Mai come in questo momento risulta conveniente rivolgersi ai professionisti del settore, tra i quali spicca Farma, per procedere all’ammodernamento del proprio impianto ascensoristico. Fino al 30 giugno del prossimo anno, infatti, è in vigore il cosiddetto “ecobonus 110”. Nel caso degli ascensori, è possibile fruire di questa agevolazione in presenza di una persona over 65 o di un disabile, purché inquadrati in un’operazione di ristrutturazione edilizia atta al miglioramento energetico o alla riduzione dei consumi.

Se non si è possesso dei summenzionati requisiti, si può beneficiare, in ogni caso, di importanti agevolazioni. Per tutto il 2021, infatti, è stata prorogata la misura inclusa nel “Decreto Sviluppo”, che ha innalzato dal 36 al 50% le spese detraibili per gli interventi di ammodernamento o installazione di ascensori o montascale.

Agevolazioni, risparmio in bolletta e sicurezza: perché ammodernare nel 2021 il proprio impianto

I vantaggi, però, non finiscono qui. Se l’installazione si rende necessaria per motivi sanitari, si può beneficiare di un’ulteriore detrazione IRPEF del 19%. A questa agevolazione può accedere non solo la persona con disabilità fisiche, ma anche il familiare a cui lo stesso risulta fiscalmente a carico, ovvero sia non dispone di un reddito superiore ad €. 2840,51,

È possibile ottenere questa detrazione presentando i seguenti documenti: fattura di pagamento e relativa prova di pagamento (bonifico bancario); prescrizione rilasciata dal medico; certificato emesso dall’ASL competente che attesti l’invalidità funzionale e il carattere permanente della stessa.
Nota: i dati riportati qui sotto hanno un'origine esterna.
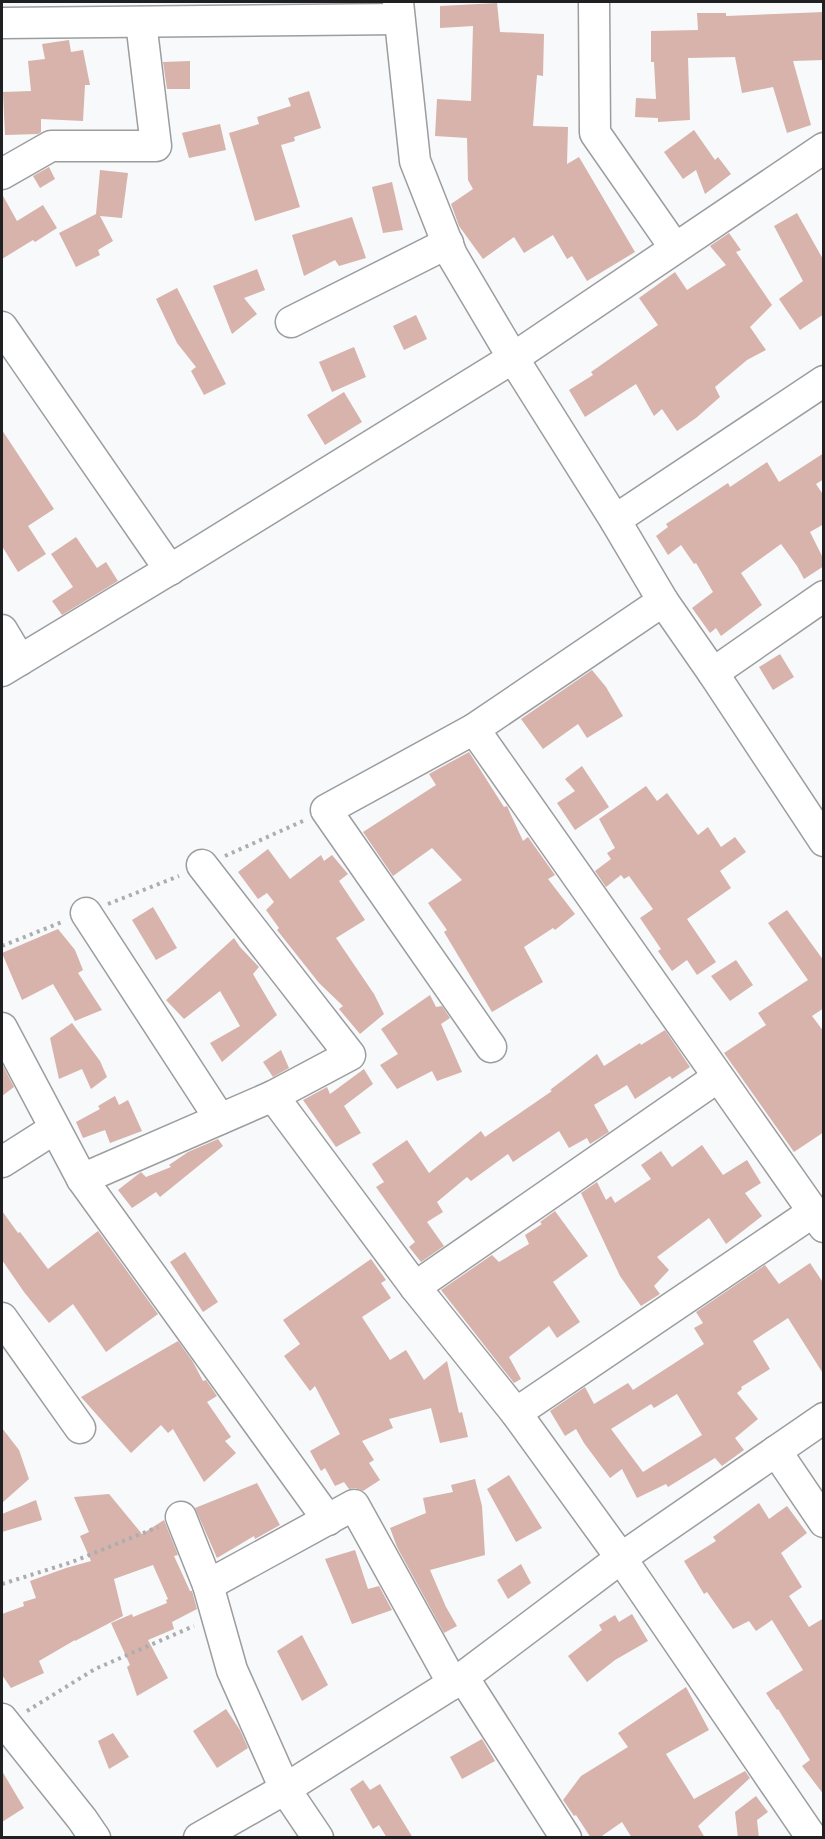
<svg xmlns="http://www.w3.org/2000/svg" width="825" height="1839" font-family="Karla,sans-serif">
<rect width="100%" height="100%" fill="#f7f9fb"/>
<g fill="#d7b3ab" fill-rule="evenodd">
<polygon points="497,3 500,32 544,34 543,76 537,75 533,126 568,127 567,164 579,157 635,252 587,281 572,256 567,259 553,235 524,253 514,237 483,259 459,226 451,204 473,189 468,180 467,138 435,136 437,99 471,101 473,26 440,28 440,6"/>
<polygon points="824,12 824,60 793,61 811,125 787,133 773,87 742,93 735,57 688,58 690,120 658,122 658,118 635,117 636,98 656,99 654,62 651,62 651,31 698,30 697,13 726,13 726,16"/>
<polygon points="69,40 71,52 83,50 90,85 85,85 83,121 41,119 41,132 38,134 5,135 3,92 31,91 28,61 45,59 42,44"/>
<polygon points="190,61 190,89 167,89 163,62"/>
<polygon points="309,91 321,128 294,137 295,141 281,145 300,207 255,221 229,133 259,124 257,117 291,106 288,98"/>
<polygon points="220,124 226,150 189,158 182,133"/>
<polygon points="694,130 715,160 718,157 731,174 705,194 696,170 683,179 664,152"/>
<polygon points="49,167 55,179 40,188 33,176"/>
<polygon points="100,170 128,173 122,218 100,216 113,241 98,250 100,255 76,267 59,233 96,214"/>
<polygon points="392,182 403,230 383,233 372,187"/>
<polygon points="2,194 17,221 43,205 57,228 35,242 33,240 2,259"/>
<polygon points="797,213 824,261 824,314 800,330 779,299 803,281 774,226"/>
<polygon points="352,217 366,258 339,266 335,260 304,276 292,235"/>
<polygon points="729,233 741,250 736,252 772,305 750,327 766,350 747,360 715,387 720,397 696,418 677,431 662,409 654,416 636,384 585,417 569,390 593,375 591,372 658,325 639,298 675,272 687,290 726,265 710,246"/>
<polygon points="257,269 265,290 244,298 257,314 232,334 213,286"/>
<polygon points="177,288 226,384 204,395 191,371 196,367 177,343 156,299"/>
<polygon points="416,315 427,339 404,350 393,326"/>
<polygon points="354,347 366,377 332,392 319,362"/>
<polygon points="344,392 362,422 325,445 307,415"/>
<polygon points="2,430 54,509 28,526 46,554 18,572 2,546"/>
<polygon points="824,453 824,479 816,484 824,496 824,524 810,532 824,560 824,566 804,579 797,566 781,544 741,573 762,605 721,636 716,628 710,633 692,608 713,592 696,563 694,564 681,545 668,555 656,536 668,527 666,524 728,483 730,487 767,462 779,482"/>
<polygon points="76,537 97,568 106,562 118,581 62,615 52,601 73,587 51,554"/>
<polygon points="780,654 794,677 773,690 759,667"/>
<polygon points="592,670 606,687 623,716 587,738 578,724 543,749 521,719"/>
<polygon points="469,752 504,807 507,806 523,841 528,837 555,875 548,879 575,914 555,930 553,928 524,947 543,982 492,1012 444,932 447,930 428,903 462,880 432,848 393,876 363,832 436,785 429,774"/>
<polygon points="582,766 609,807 575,830 557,803 575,791 565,779"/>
<polygon points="646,786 657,801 667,793 698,835 708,827 721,847 735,837 746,852 720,871 731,888 687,919 716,962 697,975 687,960 672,971 658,951 661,949 640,918 653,909 629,876 624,879 621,875 606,887 595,871 611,859 607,853 615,848 599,819"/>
<polygon points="268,849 290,879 321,855 324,861 332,855 348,874 339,881 365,920 336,938 374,994 384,1014 360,1034 339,1009 343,1006 319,983 277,930 279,928 266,910 274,902 267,893 258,899 238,872"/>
<polygon points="153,907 177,948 156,960 132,920"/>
<polygon points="787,910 824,961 824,1008 812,1016 824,1032 824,1132 794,1152 724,1053 766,1025 758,1013 808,980 768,923"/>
<polygon points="58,929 75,950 83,970 78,973 102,1010 75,1021 53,984 22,1000 2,953"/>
<polygon points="234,938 240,947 259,967 253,974 277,1015 222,1062 210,1043 240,1026 220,991 184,1019 166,1000"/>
<polygon points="736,960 753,985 730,1001 711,976"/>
<polygon points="430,995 436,1007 442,1006 450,1018 441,1024 462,1072 437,1081 432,1071 397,1089 380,1065 398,1054 381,1029"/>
<polygon points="72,1023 100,1061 107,1077 91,1089 82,1069 59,1079 50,1038"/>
<polygon points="665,1030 690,1067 672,1079 670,1076 635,1099 627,1085 594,1105 609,1132 590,1144 587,1138 569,1148 559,1131 513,1162 508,1154 471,1181 467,1177 437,1202 443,1212 427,1222 444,1246 421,1262 409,1247 415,1242 376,1187 384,1182 372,1164 407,1140 429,1173 481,1131 485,1137 552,1091 550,1090 597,1054 604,1066 640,1043 641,1045"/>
<polygon points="281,1050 289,1068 273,1077 263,1062"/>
<polygon points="2,1064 14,1087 2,1096"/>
<polygon points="364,1069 373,1084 344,1106 361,1133 336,1147 303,1100 327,1087 330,1094"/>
<polygon points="115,1096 119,1105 128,1100 142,1131 110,1143 105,1130 83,1138 76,1122 100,1109 98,1106"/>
<polygon points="218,1139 223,1146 160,1197 156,1192 132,1208 118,1190 141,1172 146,1177 171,1167 169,1165 188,1152"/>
<polygon points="702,1145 723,1175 747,1160 761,1183 745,1193 762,1216 726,1244 709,1218 657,1257 669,1270 654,1286 660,1294 641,1306 620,1276 581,1193 597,1182 606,1200 611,1196 615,1203 651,1179 641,1165 661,1151 672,1167"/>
<polygon points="2,1211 18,1233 20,1232 48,1269 98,1231 158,1314 106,1352 73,1304 49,1323 24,1292 2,1260"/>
<polygon points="555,1211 588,1256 553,1282 580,1322 557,1338 549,1326 509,1357 521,1379 514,1383 441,1290 492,1255 499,1262 529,1244 525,1235 542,1224 540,1222"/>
<polygon points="185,1252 218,1302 203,1312 170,1262"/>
<polygon points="371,1259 386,1280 381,1283 391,1298 362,1317 390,1360 406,1350 424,1380 447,1361 459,1413 462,1412 468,1437 440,1443 431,1408 389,1419 393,1428 362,1441 374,1460 369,1463 380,1480 363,1491 355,1488 349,1489 344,1482 335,1486 325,1468 321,1471 310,1451 340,1434 315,1386 310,1391 284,1356 300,1344 283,1320"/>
<path d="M810,1263L824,1284V1375L788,1318L753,1341L770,1369L741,1387L742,1389L737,1393L758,1419L735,1438L744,1450L722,1466L715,1458L668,1487L666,1484L637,1498L622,1469L610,1478L584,1443L576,1429L565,1436L550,1411L585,1387L594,1404L628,1383L633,1390L704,1344L694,1328L703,1323L696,1312L765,1265L779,1284ZM677,1394L702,1435L643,1472L611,1429L651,1404L654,1408Z"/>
<polygon points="178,1341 193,1362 203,1381 206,1380 217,1396 207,1402 231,1437 225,1441 236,1453 204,1482 173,1429 168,1433 161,1425 131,1453 81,1397"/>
<polygon points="2,1428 19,1450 29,1479 2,1503"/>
<polygon points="509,1475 542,1528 516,1542 487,1489"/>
<polygon points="475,1479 482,1506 485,1555 430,1570 446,1607 457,1626 444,1633 397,1547 390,1528 426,1513 423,1498 453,1492 451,1485"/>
<polygon points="257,1483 280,1525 255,1539 254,1536 217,1558 195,1508"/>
<polygon points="109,1494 142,1534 164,1520 178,1555 174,1556 190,1591 192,1591 197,1609 172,1622 174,1629 148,1640 168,1678 137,1696 127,1667 130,1665 111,1623 132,1614 133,1617 167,1603 166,1600 168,1599 153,1565 114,1579 123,1616 75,1641 75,1640 39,1661 44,1673 11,1688 2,1675 2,1614 24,1606 23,1602 36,1598 30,1581 66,1568 91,1561 80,1536 89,1532 74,1497"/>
<polygon points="36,1500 42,1520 2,1532 2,1514"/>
<polygon points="759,1503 769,1519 787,1506 807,1533 781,1553 802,1587 789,1596 809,1627 824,1618 824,1795 802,1766 810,1760 778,1709 777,1710 766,1693 803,1670 772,1620 756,1631 749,1621 733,1629 707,1592 704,1594 684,1561 716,1541 713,1537"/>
<polygon points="355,1550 368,1589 379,1586 392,1610 352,1624 325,1559"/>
<polygon points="521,1564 531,1583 508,1599 497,1580"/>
<polygon points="632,1614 648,1641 615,1660 587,1682 568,1656 602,1630 599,1625 615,1615 619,1622"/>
<polygon points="302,1635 328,1685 302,1701 277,1651"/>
<polygon points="686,1687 709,1730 666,1754 694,1799 745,1771 750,1778 698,1826 705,1838 632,1838 622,1822 599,1838 591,1838 576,1815 574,1816 563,1800 581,1776 628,1747 618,1733"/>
<polygon points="226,1709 240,1730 248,1748 217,1768 193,1731"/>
<polygon points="113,1733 129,1757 109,1769 98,1741"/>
<polygon points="482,1739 495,1761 462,1779 450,1757"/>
<polygon points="2,1771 24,1808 2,1822"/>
<polygon points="363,1780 370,1790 380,1784 413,1838 387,1838 379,1825 373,1829 350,1789"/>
<polygon points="756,1796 768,1812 757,1820 759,1838 738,1838 735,1812"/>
</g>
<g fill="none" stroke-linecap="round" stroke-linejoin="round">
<defs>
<g id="minor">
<polyline points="398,2 415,161 452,255 513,358 615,520 663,601 713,673 824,841"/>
<polyline points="594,2 595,133 675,248"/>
<polyline points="2,23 399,19"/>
<polyline points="2,174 51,146 156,146 141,22"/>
<polyline points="291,322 448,243"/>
<polyline points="2,327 170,570"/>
<polyline points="615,520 824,381"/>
<polyline points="2,630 20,660"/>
<polyline points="2,671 189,558 513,358 824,148"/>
<polyline points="713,673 824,596"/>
<polyline points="474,729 824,1227"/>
<polyline points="86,913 220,1119"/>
<polyline points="2,1028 82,1179 328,1520"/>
<polyline points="491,1047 326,810 474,729 663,601"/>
<polyline points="273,1096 415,1287 516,1413 621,1558 812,1838"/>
<polyline points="2,1162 54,1129"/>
<polyline points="82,1179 273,1096 350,1055 202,865"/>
<polyline points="415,1287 718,1077"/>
<polyline points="2,1318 80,1428"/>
<polyline points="516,1413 813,1212"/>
<polyline points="776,1451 824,1522"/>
<polyline points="181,1517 208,1585 232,1670 285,1789 318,1838"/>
<polyline points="208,1585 354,1505 453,1684"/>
<polyline points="463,1677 566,1838"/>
<polyline points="2,1719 82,1819 95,1838"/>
<polyline points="199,1838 285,1789 463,1677 621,1558 824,1418"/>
</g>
</defs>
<use href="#minor" stroke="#9c9d9f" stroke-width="33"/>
<g stroke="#abadae" stroke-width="4" stroke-dasharray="3 4.5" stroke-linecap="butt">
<polyline points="225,856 303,821"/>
<polyline points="108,904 179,876"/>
<polyline points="2,946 62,922"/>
<polyline points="2,1584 72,1562 158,1527"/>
<polyline points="27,1711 95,1669 194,1626"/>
</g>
<use href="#minor" stroke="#fff" stroke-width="30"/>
</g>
<rect width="825" height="1839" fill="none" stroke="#1f2021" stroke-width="6"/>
</svg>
Il vantaggio fiscale, quindi, rende estremamente invitante procedere alla sostituzione o alla riqualificazione del proprio impianto. Ma non è certamente l’unico. Un impianto moderno consente di ottenere un impatto estremamente positivo dal punto di vista energetico che si riflette – in termini concreti – in un forte risparmio in bolletta.
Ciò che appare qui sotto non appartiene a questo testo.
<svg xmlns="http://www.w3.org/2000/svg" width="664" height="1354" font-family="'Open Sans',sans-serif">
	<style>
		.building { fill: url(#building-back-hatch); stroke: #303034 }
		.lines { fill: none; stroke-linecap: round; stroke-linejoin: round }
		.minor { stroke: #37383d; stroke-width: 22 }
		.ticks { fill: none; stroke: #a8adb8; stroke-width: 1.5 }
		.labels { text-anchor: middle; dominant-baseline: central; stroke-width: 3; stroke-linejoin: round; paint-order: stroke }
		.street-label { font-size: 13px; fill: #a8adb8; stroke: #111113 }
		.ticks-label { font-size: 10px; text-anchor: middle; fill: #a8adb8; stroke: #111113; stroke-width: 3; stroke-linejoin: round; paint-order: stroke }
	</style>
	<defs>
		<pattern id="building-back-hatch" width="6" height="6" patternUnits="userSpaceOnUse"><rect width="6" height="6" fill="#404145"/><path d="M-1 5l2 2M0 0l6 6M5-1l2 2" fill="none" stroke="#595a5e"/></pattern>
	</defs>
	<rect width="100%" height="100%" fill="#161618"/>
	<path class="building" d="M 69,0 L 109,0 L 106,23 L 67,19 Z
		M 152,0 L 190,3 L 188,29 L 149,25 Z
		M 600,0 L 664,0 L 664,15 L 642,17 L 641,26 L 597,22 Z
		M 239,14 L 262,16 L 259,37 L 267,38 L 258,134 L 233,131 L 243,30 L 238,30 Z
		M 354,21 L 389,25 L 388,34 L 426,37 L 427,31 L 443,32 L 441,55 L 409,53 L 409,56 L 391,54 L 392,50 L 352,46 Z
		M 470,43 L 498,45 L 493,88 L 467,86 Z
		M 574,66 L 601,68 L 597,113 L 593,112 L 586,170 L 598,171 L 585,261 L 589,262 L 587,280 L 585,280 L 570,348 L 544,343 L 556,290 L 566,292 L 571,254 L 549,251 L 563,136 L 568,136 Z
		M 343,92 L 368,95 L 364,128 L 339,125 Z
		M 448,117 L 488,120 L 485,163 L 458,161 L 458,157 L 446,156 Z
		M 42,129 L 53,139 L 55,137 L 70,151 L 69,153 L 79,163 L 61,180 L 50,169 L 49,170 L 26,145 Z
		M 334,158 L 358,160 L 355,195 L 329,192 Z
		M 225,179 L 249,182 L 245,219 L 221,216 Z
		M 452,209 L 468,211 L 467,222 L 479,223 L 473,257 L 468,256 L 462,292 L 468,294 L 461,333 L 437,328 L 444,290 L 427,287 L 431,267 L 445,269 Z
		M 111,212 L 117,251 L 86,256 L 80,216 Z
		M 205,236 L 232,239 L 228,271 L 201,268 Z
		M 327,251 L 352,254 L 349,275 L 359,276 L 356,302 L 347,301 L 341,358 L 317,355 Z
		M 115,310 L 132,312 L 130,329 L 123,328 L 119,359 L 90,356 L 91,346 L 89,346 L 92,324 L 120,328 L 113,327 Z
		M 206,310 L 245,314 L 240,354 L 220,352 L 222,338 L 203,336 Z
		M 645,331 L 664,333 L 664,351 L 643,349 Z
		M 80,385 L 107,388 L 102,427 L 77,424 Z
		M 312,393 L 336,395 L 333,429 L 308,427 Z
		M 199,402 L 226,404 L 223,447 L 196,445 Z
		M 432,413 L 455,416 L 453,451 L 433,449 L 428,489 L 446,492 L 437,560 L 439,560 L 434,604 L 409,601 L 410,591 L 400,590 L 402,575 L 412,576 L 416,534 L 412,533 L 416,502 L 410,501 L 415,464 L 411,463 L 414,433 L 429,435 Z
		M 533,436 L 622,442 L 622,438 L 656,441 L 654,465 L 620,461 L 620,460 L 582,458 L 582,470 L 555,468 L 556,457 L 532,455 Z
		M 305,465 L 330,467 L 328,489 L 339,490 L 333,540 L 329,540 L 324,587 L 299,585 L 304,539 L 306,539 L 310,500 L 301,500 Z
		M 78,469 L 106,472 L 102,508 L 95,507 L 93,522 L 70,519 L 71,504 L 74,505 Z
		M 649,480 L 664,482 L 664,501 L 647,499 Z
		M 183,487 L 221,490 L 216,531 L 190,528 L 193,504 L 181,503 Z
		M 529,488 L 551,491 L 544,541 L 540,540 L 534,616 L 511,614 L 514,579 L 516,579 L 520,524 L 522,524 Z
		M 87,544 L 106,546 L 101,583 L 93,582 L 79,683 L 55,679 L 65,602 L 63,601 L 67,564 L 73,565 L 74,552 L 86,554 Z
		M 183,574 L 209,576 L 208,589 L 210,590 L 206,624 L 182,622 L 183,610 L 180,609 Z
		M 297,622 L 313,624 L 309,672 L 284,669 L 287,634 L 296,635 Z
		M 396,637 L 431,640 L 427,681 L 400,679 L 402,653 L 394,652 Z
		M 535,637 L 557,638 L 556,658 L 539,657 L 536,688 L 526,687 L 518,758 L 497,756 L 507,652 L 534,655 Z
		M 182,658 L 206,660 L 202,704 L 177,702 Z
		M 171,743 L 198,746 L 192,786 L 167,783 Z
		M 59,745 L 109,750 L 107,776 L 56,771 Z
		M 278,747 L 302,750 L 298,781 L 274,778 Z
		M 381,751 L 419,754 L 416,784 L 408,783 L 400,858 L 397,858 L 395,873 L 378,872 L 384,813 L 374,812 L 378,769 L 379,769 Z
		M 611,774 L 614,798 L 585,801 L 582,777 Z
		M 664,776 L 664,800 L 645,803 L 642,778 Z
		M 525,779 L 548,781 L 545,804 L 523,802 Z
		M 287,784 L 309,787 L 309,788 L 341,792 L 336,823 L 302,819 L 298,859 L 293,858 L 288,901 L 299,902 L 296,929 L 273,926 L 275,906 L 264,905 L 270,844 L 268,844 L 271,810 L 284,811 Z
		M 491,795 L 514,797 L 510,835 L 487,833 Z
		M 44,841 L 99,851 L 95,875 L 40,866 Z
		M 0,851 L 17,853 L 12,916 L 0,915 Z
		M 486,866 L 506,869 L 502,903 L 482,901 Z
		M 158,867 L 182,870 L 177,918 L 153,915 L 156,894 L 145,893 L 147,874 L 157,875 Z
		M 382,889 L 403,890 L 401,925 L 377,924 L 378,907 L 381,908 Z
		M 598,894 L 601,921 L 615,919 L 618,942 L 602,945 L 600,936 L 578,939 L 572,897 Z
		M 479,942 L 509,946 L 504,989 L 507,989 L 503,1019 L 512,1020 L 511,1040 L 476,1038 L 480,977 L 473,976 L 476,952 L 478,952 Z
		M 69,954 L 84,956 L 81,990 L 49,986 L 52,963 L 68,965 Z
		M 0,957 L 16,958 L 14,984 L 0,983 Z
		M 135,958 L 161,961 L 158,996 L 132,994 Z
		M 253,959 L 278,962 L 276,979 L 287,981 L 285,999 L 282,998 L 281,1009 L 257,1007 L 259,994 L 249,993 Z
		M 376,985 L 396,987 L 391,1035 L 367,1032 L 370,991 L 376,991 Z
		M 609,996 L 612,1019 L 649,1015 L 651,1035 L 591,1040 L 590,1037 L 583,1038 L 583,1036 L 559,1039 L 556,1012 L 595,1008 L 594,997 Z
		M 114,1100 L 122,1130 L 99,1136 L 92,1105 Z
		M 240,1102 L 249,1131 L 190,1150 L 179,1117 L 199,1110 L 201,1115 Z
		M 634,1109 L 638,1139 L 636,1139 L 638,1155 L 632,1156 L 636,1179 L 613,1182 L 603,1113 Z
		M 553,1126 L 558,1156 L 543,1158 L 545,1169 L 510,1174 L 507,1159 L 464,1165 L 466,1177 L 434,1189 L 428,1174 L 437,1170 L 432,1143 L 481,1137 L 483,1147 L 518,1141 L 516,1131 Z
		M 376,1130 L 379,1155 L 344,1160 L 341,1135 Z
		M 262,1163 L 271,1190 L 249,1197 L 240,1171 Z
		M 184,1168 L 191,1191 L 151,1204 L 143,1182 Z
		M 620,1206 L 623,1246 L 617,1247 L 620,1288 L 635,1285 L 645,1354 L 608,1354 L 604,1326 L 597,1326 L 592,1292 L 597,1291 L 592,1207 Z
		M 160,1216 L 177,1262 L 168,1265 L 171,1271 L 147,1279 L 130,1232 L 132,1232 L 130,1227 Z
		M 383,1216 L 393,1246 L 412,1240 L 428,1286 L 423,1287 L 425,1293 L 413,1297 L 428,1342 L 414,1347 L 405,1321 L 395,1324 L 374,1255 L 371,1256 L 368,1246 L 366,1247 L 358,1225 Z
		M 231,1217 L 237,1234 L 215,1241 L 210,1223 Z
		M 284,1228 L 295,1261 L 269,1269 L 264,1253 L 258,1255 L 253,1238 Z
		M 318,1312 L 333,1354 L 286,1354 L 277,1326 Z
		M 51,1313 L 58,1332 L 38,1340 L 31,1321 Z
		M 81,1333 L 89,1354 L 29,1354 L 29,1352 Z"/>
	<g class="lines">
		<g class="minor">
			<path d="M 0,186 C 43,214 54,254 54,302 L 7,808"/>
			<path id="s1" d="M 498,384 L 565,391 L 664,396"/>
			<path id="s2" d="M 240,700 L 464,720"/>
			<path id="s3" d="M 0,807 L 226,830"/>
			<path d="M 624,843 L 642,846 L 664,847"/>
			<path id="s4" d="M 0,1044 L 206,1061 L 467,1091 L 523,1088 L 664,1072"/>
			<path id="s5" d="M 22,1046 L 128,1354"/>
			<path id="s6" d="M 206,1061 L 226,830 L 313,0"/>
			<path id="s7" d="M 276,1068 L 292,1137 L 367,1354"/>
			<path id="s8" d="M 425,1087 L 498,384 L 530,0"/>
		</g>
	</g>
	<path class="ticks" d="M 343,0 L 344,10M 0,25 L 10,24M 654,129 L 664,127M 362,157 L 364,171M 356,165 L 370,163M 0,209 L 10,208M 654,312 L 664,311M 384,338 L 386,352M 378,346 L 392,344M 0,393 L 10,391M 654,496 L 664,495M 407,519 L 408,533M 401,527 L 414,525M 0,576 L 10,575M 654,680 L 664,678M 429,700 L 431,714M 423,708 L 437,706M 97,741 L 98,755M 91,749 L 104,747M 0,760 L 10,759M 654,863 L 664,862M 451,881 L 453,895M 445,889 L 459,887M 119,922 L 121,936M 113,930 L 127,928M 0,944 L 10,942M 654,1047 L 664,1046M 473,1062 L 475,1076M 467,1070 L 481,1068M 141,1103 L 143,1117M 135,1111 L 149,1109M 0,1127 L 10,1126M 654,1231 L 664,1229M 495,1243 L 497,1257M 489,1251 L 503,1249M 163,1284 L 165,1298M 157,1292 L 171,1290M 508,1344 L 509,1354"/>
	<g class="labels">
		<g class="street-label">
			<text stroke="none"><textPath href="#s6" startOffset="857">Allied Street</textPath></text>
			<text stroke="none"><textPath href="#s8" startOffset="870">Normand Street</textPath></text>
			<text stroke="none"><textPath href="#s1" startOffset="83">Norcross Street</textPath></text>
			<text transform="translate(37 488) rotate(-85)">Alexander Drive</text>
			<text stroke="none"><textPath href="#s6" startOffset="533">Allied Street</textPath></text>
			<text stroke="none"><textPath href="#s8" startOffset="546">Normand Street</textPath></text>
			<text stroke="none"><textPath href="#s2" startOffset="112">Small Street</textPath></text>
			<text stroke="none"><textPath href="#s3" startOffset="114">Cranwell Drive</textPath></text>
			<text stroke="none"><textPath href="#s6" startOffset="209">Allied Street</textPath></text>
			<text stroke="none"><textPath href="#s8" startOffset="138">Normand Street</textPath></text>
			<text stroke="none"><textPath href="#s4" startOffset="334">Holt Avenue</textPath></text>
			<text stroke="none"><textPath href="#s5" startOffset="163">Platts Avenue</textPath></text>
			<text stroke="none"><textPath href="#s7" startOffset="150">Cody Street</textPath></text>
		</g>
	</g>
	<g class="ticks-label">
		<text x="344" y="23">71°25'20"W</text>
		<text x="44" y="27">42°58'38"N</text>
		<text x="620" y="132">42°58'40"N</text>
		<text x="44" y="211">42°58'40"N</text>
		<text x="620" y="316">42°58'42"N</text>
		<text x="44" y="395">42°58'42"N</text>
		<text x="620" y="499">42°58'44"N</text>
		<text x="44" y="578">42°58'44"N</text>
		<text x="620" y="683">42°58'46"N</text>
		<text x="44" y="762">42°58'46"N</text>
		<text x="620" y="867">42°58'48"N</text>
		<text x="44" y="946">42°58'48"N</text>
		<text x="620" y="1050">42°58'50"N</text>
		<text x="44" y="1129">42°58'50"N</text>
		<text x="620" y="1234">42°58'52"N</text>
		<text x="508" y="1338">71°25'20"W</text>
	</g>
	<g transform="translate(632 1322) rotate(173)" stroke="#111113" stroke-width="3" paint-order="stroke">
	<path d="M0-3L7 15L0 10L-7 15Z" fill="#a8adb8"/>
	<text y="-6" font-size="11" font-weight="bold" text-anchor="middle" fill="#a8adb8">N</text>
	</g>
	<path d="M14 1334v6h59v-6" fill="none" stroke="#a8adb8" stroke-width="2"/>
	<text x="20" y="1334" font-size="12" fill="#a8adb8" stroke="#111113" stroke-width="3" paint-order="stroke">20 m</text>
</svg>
Disporre di un impianto moderno ed efficiente, però, consente di poter fruire dell’ascensore nella massima sicurezza, elemento prioritario in qualsiasi campo e ricercato, a ragion veduta, da ogni singola soggetto. Al netto di tutte le agevolazioni fin qui esposte, è opportuno procedere all’ammodernamento e alla sostituzione dell’ascensore, innanzitutto per una tutela verso sé stessi e tutti quegli individui che lo utilizzano quotidianamente.